Unveiled this evening, Dream Club Lab can be viewed 24 hours daily through June. Special video and performative robot activations will take place from 5 to 11 p.m. each Thursday through Sunday.  

SJDA is heeding its long-term objective to improve the quality of life of residents and visitors. One strategy is to follow the guidelines of the property owners’ multi-year Comprehensive Downtown Lighting Plan, which calls for more activations that support downtown’s night-time economy.

“We believe that by increasing foot traffic in our district, we can create more opportunities for our members to connect with potential customers, clients and collaborators,” said Alex Stettinski, CEO of the Downtown Association. “One avenue to increase foot traffic is to improve the spaces between already lit businesses, which is the bread and butter of street life programming.”

The lighting projects are receiving additional funding from the Knight FoundationAdobePacific Gas & Electric Co. and the Office of San Jose Mayor Matt Mahan. “Turning the lights on” is one of Mahan’s mantras for the city.

“In true Silicon Valley spirit, this activation takes a vacant storefront and turns it into an innovative attraction,” Mahan said. “We need more projects like this one as we work to create a safer, cleaner, cooler San Jose.”

The Mayor also noted that the addition of electricity and internet to the space for the art installation enhances future leasability.

Buckholtz and Winters drew from their experience as lighting and video designers for the stage to create a cityscape fantasy space to inspire passersby to meet, discuss, invent, test ideas, and ponder downtown’s future and path to improvement.

“Everyone will react differently and take away something different,” Winters said. 

Buckholtz and Winters, partnering as Nighthouse Studio, altered their Dream Club Lab concept to respond to the spatial considerations of the entire space.
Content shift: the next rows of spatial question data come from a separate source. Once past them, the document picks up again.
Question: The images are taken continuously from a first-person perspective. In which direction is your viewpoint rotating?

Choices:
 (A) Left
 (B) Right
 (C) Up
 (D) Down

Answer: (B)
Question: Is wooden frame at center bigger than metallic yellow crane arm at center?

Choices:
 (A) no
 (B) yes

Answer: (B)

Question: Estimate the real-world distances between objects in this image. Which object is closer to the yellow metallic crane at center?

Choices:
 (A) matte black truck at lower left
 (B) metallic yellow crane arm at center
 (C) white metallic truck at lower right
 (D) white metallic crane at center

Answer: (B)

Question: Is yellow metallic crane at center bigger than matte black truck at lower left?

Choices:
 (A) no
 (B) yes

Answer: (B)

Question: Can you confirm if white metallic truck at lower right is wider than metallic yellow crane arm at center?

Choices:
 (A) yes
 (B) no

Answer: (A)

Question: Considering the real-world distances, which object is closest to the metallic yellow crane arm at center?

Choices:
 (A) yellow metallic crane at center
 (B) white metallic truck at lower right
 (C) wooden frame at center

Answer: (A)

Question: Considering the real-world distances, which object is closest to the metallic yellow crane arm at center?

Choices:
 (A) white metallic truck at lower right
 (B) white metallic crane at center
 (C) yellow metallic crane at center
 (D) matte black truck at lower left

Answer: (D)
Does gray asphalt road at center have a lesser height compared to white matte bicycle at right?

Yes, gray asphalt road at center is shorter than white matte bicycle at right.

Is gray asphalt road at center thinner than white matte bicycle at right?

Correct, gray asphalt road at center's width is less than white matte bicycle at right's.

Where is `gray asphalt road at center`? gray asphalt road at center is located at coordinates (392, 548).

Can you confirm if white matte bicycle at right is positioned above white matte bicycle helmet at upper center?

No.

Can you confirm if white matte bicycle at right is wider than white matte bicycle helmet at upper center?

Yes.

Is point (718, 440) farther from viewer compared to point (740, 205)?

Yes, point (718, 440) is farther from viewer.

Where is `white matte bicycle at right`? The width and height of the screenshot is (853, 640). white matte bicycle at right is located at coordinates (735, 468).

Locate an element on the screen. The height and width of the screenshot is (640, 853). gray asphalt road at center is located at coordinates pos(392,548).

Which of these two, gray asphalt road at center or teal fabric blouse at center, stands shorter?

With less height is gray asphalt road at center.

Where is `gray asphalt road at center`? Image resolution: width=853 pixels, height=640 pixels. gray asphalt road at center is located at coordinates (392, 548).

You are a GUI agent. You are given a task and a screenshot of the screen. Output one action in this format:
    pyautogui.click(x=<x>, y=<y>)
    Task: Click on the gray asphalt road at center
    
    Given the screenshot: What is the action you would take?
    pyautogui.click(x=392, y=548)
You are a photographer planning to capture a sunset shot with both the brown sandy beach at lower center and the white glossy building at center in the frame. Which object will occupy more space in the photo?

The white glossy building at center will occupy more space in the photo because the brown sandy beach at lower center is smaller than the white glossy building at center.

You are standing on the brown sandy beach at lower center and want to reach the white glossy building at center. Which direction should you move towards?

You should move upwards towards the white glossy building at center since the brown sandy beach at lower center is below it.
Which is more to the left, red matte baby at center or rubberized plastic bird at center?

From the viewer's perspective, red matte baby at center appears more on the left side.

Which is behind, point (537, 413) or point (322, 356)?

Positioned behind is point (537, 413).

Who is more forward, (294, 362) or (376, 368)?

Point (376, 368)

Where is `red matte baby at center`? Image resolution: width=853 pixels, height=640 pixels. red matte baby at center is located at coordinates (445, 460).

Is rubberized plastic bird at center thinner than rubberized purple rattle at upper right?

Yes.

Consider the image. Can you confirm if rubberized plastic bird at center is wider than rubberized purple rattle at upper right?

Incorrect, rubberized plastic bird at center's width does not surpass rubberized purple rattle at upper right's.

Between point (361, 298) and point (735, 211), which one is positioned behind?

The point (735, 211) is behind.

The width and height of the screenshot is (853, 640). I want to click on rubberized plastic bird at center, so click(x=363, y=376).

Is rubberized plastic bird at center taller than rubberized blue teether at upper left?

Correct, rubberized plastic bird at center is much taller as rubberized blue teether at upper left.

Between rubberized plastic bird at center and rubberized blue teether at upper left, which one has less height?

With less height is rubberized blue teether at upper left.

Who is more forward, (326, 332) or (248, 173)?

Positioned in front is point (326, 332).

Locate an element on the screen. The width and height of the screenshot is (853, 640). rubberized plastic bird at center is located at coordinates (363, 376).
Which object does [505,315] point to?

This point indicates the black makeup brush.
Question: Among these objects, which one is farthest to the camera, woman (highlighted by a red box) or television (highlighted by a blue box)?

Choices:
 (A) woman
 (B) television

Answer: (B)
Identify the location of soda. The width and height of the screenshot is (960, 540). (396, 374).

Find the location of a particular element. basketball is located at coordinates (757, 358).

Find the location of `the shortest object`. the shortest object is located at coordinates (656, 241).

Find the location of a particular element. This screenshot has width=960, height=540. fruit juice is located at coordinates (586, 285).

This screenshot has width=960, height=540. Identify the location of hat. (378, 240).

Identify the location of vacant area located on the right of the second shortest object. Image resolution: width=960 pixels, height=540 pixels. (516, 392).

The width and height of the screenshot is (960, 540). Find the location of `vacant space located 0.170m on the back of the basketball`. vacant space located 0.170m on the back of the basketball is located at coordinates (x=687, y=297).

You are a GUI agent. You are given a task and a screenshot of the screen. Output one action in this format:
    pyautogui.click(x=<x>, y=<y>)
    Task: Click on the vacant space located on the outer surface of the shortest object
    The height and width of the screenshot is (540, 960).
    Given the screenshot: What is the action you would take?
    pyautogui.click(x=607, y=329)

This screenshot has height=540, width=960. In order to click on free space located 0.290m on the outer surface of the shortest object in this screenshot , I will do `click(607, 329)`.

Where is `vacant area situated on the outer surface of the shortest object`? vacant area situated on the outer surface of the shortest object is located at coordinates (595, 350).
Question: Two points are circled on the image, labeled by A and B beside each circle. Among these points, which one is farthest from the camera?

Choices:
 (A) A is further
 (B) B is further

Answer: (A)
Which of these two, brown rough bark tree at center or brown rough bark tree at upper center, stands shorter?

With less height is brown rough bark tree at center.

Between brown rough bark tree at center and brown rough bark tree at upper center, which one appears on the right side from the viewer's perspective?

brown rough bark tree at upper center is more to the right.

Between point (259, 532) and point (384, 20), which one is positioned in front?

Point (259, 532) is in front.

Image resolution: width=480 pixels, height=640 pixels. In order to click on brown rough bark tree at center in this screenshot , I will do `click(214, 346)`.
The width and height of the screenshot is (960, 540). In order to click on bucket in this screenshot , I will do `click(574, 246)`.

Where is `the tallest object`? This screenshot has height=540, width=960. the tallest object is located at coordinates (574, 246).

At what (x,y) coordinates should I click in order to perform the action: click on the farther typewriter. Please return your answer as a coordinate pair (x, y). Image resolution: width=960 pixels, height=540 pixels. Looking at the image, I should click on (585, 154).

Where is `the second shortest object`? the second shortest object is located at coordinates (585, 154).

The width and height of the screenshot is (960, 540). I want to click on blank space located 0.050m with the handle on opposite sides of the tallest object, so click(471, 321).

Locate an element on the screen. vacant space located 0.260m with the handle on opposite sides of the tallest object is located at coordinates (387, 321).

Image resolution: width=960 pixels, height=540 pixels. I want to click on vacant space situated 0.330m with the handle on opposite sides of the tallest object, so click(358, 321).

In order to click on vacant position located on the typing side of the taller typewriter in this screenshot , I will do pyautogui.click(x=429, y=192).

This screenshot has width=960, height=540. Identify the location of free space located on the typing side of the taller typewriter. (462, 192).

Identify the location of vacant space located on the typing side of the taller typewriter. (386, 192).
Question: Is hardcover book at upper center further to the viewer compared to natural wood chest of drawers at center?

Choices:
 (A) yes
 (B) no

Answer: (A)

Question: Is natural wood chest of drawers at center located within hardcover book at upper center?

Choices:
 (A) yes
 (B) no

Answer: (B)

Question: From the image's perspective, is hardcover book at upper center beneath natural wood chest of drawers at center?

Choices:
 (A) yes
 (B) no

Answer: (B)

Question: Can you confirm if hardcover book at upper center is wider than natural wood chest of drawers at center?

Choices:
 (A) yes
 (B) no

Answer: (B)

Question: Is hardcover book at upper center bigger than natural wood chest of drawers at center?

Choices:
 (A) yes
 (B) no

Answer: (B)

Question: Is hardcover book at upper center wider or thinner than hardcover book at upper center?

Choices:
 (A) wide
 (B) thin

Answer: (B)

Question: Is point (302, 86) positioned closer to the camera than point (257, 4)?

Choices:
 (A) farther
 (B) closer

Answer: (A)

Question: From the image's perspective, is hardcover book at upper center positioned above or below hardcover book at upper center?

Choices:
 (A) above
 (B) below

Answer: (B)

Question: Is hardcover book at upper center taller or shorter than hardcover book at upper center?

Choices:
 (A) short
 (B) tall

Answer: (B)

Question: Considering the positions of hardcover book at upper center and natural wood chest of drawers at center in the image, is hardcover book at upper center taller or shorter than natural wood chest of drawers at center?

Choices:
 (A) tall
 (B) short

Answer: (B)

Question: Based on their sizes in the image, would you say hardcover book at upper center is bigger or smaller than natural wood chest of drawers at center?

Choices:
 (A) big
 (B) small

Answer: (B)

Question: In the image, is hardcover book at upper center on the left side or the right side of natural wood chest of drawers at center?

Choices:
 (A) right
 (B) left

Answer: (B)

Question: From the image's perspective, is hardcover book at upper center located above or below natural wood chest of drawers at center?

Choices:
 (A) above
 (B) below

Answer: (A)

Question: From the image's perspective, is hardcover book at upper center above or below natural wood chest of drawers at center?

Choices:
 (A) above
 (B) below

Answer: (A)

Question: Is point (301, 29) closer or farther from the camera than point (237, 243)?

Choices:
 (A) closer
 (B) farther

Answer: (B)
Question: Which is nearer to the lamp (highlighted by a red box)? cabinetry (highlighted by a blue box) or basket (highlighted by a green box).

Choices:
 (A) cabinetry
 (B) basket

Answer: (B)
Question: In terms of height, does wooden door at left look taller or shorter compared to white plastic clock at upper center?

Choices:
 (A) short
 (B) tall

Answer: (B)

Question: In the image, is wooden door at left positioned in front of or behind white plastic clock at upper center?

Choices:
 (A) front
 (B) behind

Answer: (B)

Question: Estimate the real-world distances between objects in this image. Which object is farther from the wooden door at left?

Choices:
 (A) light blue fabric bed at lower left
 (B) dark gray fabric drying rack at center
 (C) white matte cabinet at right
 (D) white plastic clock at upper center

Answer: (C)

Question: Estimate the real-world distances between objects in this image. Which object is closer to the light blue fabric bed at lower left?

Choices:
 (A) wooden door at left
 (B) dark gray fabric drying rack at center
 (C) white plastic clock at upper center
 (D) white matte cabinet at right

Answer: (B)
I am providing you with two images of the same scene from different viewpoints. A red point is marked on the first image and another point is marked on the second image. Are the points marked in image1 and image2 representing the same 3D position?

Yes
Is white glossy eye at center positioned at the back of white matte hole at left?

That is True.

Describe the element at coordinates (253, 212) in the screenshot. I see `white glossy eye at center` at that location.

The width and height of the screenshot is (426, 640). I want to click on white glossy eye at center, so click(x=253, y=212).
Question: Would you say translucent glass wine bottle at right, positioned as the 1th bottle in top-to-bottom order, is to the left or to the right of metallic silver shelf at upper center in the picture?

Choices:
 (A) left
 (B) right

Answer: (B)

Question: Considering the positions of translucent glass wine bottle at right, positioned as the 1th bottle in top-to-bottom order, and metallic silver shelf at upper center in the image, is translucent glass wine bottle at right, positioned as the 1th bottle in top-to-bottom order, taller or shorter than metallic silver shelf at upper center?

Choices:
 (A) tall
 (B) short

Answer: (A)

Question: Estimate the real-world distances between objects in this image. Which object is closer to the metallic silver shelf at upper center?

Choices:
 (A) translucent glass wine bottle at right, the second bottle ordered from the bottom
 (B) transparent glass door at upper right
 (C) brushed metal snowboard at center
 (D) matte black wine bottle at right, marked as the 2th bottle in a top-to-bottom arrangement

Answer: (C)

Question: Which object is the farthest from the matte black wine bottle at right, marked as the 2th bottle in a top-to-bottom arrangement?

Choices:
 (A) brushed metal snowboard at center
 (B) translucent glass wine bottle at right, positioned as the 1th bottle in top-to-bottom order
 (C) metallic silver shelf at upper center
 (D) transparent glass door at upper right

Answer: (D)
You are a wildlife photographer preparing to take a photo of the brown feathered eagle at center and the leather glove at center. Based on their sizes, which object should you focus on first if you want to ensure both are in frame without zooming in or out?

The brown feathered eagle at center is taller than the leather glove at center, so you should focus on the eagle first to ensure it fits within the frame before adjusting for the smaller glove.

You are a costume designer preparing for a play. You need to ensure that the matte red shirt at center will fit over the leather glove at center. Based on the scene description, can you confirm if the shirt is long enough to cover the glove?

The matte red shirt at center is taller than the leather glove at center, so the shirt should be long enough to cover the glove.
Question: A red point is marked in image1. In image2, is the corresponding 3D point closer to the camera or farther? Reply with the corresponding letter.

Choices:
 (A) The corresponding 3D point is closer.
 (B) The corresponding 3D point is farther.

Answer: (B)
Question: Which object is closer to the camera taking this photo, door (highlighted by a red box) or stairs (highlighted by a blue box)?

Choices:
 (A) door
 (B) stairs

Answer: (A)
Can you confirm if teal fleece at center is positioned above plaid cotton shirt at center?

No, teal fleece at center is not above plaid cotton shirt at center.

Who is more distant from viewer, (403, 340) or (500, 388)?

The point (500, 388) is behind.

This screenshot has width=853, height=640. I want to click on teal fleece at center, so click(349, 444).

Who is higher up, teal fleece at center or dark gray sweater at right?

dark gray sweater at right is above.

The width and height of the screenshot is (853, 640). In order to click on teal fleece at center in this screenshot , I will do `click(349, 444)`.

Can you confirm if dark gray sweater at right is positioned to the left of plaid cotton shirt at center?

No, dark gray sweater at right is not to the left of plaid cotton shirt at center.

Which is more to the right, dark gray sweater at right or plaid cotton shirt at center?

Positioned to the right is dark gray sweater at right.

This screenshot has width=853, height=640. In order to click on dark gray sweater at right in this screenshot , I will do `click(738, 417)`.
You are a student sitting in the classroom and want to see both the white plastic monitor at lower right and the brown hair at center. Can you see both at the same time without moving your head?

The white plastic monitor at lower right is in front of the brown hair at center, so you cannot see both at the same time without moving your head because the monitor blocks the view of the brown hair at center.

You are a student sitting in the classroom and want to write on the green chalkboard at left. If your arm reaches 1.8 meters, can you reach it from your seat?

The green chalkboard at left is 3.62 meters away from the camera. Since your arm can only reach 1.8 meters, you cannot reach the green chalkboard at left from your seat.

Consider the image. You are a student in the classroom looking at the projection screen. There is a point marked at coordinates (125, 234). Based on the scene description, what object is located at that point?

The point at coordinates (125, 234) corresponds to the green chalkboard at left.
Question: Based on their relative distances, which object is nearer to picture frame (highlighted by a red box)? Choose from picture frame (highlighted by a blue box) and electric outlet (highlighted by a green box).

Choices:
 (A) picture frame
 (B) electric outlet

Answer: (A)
Some viewers said the art installation harkens back to the nightlife vibes of yesteryear, the artists added.

Though lights inside the space will stay on day and night, late afternoon sunlight results in a burst of motion and color reflecting off the curtains, the artists noted.

“I’ve really enjoyed getting to know San Jose,” Buckholtz said. “The city has an amazing warm spirit, and it is dynamic and down-to-earth.”

Dream Club Lab is wedged between The Improv comedy club and The Loft restaurant, across the street from San Jose Bar and Grill and Nova Nightclub. That part of South Second Street is most busy Thursday through Sunday nights. 

Dream Club Lab kicks off a series of illuminated art pieces planned by SJDA. A second installation is scheduled for later this year. The works are meant to be portable so that they can be moved to other locations.